Bedouin City zoom JP 30

Bedouin City

John Wesley Cage
Tags:
noir, first person, crime, detective, pulp, hardboiled, neo-noir
A noir-ish tale about a knife salesman.... More Info

Chapter 1

     Jeremiah Van Houtte was slumped face down in a patch of cheap grass on the muddy banks of the Anapo River. Not ten feet behind his crumpled body his shopping cart lay on its side. Judging by the lines in the mud, it was the front left wheel that stuck, sending the shopping cart toppling over and forcing the tweed to abandon his belongings.

     The stream of personal artifacts—books, diplomas, handwritten letters, and a bust of Martin Luther—stretched out across the bank, leading me to think that Dr. Van Houtte was really moving.

     I used my foot to roll him over. His shoulders twisted all the way around while his hips and knees stopped half way. His mouth and eyes hung open like a clubbed fish and his arms stuck straight out from the onset of rigor mortis telling me the murder occurred at least three hours ago.

     Using my foot again, I pushed open his sullied sport coat, leaving a smear of mud across his white collared shirt. Sure enough, a University badge strung on a lanyard hung out of his inside pocket.

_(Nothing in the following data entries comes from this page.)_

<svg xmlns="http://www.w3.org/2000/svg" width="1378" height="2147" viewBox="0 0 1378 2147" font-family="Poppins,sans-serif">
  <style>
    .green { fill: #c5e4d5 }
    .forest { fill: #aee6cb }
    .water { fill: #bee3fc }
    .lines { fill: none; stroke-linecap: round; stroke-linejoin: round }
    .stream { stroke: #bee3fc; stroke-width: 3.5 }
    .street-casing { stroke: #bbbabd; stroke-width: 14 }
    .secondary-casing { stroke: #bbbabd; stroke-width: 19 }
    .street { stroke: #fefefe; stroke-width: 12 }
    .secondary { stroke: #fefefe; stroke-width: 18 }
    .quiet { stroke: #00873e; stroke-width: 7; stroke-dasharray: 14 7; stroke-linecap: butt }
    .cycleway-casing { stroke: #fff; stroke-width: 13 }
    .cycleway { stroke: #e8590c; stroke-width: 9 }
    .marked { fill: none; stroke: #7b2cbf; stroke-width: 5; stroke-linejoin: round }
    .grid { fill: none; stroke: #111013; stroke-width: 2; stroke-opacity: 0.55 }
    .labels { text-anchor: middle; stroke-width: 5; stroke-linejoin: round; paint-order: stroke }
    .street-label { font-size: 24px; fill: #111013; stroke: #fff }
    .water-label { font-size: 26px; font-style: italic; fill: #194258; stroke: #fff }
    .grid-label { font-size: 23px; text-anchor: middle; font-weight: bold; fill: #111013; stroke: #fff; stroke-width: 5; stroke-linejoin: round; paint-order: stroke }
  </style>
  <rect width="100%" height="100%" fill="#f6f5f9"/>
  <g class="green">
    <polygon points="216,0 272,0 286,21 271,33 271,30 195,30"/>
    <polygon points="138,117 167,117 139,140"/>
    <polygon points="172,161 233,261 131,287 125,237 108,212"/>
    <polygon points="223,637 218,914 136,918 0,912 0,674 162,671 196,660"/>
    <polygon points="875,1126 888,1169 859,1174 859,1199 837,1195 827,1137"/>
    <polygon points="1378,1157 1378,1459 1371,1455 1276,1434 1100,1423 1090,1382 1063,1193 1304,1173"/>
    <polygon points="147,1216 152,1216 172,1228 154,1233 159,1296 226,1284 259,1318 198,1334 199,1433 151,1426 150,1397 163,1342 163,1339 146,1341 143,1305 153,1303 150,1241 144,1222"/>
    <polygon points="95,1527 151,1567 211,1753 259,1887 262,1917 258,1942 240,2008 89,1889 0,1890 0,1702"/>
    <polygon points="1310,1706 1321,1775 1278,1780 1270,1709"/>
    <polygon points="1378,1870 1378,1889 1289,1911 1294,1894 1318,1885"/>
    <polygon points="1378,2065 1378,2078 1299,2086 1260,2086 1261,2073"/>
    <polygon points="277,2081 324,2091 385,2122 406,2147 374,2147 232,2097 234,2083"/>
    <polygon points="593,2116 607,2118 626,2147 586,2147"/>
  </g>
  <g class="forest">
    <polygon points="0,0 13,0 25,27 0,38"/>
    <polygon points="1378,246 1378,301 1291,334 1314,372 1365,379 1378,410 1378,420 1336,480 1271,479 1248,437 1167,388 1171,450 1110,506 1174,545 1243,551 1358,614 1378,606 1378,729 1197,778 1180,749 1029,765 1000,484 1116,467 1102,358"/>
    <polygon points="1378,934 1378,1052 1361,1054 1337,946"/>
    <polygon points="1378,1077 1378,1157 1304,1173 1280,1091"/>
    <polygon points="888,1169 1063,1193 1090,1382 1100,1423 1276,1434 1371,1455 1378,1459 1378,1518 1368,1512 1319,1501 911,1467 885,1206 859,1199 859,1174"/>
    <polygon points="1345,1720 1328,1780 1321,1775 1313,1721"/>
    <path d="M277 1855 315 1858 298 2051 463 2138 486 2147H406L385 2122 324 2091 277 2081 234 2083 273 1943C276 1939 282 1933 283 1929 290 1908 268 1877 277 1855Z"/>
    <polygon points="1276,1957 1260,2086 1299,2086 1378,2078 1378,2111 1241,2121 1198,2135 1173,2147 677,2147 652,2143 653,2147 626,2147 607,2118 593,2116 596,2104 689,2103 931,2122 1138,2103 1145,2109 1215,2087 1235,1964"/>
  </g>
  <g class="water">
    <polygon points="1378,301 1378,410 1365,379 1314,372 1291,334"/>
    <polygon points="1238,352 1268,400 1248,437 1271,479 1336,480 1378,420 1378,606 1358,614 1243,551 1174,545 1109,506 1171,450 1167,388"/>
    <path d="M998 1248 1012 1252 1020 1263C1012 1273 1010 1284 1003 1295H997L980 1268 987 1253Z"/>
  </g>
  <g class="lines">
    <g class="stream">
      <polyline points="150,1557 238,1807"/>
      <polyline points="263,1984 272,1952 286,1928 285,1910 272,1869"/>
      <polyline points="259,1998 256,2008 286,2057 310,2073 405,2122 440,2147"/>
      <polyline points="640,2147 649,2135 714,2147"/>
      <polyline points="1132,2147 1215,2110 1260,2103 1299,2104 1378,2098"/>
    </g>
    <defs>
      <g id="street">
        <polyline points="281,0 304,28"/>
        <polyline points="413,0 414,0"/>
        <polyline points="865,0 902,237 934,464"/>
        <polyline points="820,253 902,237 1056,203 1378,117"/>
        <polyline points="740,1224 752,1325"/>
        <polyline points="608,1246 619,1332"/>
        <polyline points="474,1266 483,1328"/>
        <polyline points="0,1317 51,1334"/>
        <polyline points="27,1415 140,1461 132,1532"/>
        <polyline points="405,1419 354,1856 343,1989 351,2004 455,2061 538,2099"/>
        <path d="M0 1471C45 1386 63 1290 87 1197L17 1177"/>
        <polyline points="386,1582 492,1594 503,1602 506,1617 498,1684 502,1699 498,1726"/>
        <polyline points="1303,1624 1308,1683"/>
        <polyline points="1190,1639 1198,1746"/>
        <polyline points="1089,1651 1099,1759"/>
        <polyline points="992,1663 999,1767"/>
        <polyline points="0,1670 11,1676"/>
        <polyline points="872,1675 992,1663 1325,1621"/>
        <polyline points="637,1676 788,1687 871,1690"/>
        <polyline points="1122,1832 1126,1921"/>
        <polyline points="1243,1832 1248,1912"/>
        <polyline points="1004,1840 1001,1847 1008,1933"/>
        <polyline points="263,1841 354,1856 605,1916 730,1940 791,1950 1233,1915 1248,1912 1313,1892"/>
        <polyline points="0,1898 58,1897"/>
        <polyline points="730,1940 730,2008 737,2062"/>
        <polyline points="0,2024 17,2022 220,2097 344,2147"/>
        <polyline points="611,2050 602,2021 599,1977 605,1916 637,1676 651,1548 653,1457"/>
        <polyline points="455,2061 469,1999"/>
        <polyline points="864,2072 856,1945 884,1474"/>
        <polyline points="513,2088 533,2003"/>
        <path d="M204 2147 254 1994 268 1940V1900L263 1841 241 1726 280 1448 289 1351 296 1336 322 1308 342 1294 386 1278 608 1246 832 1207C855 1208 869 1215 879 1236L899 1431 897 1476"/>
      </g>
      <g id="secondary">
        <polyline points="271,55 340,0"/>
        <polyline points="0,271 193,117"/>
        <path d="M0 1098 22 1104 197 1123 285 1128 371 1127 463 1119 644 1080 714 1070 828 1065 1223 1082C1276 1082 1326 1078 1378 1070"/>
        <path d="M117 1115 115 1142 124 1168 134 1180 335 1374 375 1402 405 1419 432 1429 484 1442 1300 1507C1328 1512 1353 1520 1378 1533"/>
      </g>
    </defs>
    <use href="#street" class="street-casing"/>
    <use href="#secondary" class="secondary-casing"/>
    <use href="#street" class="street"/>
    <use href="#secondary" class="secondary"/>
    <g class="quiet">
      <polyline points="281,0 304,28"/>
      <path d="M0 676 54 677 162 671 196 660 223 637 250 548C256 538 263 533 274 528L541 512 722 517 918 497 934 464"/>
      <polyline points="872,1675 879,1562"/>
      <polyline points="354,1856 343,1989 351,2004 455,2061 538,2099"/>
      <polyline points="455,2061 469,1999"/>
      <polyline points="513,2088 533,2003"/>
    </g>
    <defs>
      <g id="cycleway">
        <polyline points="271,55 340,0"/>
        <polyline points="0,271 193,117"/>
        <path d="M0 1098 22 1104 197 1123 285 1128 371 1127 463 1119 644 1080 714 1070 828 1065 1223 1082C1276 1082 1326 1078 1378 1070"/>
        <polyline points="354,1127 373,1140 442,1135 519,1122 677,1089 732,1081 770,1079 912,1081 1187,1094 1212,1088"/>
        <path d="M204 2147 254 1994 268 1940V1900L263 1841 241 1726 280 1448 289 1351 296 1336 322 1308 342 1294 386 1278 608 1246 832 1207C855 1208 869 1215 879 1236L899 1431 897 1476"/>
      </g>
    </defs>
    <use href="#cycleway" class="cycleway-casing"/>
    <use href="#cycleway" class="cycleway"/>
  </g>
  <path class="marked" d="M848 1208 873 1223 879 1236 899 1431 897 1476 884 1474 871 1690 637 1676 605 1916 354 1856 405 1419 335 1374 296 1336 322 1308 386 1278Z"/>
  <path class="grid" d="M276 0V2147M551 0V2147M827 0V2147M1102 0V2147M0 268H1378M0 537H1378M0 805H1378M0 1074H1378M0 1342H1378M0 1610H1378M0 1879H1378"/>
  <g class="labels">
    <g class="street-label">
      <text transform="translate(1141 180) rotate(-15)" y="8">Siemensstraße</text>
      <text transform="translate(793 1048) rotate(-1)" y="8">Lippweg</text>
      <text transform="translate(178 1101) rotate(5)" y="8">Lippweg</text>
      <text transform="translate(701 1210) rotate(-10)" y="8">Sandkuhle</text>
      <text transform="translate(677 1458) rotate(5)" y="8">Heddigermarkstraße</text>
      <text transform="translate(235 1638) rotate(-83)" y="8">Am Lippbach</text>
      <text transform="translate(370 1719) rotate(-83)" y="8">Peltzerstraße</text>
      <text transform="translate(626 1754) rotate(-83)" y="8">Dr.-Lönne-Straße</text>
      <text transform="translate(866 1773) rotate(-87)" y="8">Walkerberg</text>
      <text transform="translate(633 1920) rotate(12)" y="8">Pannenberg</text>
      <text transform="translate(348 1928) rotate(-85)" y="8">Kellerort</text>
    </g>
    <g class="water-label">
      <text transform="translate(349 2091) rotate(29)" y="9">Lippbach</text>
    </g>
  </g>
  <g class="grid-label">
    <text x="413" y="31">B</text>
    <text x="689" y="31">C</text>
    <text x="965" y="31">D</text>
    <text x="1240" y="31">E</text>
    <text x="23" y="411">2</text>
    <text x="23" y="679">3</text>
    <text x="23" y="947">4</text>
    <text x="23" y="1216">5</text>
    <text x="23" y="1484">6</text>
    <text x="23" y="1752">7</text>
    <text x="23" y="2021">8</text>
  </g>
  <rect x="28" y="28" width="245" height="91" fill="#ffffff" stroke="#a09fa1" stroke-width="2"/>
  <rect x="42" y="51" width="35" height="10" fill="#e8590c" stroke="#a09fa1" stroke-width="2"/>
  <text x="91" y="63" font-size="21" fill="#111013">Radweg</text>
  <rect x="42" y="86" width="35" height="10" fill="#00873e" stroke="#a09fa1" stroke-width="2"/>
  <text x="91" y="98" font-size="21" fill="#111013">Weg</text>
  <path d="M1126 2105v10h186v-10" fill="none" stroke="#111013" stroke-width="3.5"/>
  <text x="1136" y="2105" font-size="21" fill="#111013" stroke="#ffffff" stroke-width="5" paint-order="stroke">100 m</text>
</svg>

     A more meticulous investigator might have noticed knife wounds in his back or stomach. But I was in a hurry; shoving all his belongings into a duffle bag while keeping a nervous eye out for the murderer. To be safe I took a different route back to the apartment.


#


     If the Greater Rapid Falls area were laid out cosmologically, like the chain of being, and the Waterfront was located somewhere in the ethereal region in between God and the angels, then Bedouin City would lie near the bottom; in between the beetles, the grit, and the dirt— a modern day leper’s colony, whose inhabitants manifest the same disease in their own personal ways. It was not always that way.

     Bedouin City used to be a luxurious playground. The egg-shaped island was full of Casinos and boasted a skyline containing scaled-down replicas of the Eiffel Tower, the leaning tower of Piazza, and the Colossus of Rhodes.

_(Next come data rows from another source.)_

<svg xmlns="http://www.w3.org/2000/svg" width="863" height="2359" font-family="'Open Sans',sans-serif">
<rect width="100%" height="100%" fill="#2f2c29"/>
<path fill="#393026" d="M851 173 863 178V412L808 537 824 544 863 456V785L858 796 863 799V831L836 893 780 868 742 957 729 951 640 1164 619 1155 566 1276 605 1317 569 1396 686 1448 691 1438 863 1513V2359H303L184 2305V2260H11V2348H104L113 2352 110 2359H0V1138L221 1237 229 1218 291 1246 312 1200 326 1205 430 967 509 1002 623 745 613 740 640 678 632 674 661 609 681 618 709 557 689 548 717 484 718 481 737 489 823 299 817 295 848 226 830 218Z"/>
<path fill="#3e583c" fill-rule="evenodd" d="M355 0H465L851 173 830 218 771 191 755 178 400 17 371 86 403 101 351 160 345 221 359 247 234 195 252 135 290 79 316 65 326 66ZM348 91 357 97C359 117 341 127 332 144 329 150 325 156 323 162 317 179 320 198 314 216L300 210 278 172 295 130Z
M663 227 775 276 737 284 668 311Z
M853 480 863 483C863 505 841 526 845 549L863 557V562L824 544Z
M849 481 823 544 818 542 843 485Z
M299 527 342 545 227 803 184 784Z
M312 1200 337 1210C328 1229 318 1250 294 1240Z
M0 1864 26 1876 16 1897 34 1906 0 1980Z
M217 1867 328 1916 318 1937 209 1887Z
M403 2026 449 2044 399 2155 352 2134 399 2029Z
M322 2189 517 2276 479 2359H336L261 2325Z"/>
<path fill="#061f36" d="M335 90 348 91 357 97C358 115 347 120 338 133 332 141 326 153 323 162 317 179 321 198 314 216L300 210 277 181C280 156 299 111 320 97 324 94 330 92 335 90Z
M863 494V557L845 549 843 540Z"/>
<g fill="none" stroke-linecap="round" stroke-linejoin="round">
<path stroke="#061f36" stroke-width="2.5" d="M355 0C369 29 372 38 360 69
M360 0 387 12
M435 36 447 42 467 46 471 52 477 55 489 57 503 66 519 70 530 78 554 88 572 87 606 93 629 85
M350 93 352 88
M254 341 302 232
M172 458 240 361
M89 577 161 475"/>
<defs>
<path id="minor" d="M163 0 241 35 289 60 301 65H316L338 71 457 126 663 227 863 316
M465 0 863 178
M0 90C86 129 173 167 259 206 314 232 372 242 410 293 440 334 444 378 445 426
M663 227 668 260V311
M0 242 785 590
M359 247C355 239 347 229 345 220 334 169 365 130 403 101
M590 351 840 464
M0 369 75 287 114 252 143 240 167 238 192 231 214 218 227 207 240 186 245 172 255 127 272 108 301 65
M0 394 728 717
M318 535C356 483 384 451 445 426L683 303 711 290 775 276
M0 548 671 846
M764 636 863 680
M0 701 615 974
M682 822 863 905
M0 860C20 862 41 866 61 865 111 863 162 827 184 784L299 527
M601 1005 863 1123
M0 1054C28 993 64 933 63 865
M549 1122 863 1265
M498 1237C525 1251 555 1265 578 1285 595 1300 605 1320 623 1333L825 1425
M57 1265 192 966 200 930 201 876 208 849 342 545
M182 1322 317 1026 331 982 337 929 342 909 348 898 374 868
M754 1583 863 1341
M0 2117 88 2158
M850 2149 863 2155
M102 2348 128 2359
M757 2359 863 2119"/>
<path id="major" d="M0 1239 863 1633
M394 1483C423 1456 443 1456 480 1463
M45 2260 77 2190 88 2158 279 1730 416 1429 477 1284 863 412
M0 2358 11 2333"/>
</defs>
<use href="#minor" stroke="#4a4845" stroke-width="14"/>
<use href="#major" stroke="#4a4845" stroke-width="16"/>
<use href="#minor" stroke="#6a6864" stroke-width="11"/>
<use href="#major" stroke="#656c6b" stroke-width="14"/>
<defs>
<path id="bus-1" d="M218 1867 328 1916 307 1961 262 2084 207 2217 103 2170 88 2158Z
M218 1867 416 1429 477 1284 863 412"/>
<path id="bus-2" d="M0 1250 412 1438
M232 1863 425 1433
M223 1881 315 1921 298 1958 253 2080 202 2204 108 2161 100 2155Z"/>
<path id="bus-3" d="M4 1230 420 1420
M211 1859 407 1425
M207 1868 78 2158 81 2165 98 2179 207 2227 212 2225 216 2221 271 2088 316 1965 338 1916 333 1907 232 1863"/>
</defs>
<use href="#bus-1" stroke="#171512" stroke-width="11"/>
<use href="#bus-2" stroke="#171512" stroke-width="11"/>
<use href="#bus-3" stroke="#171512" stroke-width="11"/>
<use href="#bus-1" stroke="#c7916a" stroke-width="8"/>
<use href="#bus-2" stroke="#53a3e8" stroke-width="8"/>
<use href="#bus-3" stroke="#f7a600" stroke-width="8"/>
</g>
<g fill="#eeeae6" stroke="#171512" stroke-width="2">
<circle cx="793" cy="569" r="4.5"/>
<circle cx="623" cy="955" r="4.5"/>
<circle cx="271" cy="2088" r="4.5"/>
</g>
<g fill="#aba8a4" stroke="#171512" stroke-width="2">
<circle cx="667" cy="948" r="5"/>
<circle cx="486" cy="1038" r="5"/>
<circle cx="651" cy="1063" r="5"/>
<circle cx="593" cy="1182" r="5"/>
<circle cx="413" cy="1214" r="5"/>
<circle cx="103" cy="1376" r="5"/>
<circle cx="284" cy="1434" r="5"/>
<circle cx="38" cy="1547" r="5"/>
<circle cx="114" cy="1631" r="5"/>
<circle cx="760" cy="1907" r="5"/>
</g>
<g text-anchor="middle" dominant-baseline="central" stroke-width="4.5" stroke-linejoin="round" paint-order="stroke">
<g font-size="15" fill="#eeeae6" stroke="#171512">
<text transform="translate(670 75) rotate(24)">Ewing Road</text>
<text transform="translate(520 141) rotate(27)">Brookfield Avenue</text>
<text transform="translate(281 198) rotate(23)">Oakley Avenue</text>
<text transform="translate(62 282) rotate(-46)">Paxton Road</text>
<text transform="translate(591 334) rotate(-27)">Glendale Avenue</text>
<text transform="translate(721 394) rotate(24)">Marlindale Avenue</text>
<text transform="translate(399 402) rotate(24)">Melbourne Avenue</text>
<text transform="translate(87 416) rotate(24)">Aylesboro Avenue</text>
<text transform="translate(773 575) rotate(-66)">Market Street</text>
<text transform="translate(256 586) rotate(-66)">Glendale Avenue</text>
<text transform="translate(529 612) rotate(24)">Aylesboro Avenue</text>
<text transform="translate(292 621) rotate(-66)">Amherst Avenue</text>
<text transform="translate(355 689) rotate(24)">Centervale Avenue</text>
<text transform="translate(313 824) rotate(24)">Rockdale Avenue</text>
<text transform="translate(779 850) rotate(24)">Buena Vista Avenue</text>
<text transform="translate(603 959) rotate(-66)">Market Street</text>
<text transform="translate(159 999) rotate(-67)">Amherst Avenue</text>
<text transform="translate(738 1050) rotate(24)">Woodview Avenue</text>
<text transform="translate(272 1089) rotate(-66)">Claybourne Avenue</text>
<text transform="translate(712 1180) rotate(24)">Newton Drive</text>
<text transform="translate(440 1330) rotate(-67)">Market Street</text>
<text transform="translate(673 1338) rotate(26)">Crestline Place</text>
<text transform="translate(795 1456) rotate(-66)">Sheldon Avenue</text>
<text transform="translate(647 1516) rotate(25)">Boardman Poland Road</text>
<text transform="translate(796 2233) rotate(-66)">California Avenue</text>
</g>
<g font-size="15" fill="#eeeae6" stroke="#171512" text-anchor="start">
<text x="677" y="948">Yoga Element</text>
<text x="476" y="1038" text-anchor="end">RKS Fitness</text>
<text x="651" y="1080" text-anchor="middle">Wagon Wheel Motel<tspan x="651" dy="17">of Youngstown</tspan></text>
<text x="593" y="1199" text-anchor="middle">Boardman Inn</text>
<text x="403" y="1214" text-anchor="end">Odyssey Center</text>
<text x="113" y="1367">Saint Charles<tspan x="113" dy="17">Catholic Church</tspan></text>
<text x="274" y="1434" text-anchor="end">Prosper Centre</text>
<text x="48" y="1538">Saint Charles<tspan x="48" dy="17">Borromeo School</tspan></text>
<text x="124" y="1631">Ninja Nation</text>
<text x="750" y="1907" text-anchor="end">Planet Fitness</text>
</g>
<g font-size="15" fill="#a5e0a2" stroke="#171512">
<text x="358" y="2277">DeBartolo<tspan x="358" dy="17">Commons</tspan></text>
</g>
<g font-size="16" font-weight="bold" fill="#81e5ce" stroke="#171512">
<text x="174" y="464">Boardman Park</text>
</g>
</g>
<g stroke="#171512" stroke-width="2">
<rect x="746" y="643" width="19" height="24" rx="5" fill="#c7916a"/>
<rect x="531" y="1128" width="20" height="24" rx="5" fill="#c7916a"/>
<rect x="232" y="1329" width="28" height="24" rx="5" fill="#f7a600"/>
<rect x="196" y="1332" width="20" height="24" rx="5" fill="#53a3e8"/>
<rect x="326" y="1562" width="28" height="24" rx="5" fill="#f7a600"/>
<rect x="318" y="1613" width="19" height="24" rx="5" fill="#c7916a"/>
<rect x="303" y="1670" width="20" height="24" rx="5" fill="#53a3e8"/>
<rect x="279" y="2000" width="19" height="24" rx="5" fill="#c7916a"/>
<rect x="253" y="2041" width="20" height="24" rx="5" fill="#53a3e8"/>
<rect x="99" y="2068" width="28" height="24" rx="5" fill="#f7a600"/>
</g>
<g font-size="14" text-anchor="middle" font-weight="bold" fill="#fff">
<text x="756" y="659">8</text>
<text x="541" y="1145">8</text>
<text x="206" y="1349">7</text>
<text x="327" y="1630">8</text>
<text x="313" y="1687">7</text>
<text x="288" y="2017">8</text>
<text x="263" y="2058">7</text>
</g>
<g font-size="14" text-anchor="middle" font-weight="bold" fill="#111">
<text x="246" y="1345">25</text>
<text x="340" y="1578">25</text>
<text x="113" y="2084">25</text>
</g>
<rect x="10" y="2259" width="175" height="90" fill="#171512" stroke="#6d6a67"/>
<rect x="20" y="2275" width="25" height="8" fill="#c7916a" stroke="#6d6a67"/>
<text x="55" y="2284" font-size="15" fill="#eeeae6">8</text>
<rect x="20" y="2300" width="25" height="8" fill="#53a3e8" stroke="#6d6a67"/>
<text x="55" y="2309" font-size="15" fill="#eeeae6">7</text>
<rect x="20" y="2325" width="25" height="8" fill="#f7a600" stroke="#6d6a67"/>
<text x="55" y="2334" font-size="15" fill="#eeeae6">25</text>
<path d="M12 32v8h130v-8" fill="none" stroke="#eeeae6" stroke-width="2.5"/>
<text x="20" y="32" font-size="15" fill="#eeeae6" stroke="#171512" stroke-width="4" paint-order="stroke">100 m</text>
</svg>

     But the Eiffel Tower was taken apart to fuel the war effort and the leaning tower of Piazza eventually fell, breaking up into large, cylinder-shaped columns and becoming a Mecca of sorts for squatters and downhill skiers. 

     The Colossus still stands, armless from the elbows down and infested with tweeds who have taken the casino between the Colossus’ giant feet as the headquarter for their societies.

     Phin had been my roommate since he failed to be tenured at the Colossus because he, failed to make a lasting contribution in the arts and letters.

     I found him under the old marquee with his diplomas under his arm and a newspaper over his head. Even under those circumstances he had that antiquated snobbery synonymous with the old college system.


#


     I returned to my apartment to find Phin standing in the doorway finishing a pizza pocket from the corner store. He looked like a Nuyorican poet; with his dark eyes, stringy beard, and wrinkled suit; a Miguel Piñero with pedigree, distinction, and no talent. A piece of mozzarella dangled from his beard.

     “What’d you get,” he asked, rummaging through Dr. Jeremiah Van Houtte’s belongings. He picked up book after book, reading the titles before carelessly dropping them on the bed. “A theologian, huh,” he said, turning his head to the side as he read the framed diploma.

     “Sorry Jack,” said Phin, staring at the victim’s George Fox University badge, “I have no idea who he is.”  Dead-end. I scribbled the date and Doctor of Theology on a box with a sharpie before dumping all the evidence and placing the box in what has now become the evidence closet.

     “No wonder you got the axe,” I said, “you didn’t know anyone. It’s all about networking Phin. In all those years of school they never taught you that?” He shrugged and began picking his teeth with a steak knife.

     “What would I have in common with a theologian? What would anyone have in common with a theologian. Who studies theology anyway?”

     Out my living room window I watched the screenboards flicker from boating excursions to weight loss programs and wondered if they’re responding to his purchasing history. Is our killer overweight, I wondered. If so how did he catch the gaunt Dr. Van Houtte?

     “Don’t lose sleep over it,” said Phin, as if he could read my mind, “I made twenty dollars on the rail today.”

     “That’s twenty more than me.”

     “Soon you’re going to have to relinquish your room and sleep on the living room floor,” he said, only part in-jest.

     “Tomorrow. Tomorrow I got the sale of my life. If it goes as expected I’ll move seven units. That’d cover half a years rent.”

     If I could make the sale I could get my debtors off my back for a couple of months. A month or two of not looking over my shoulder would do wonders for my mental health. My mind reeled with what I could do with the money if everything went how I wanted them to. But things never go as expected.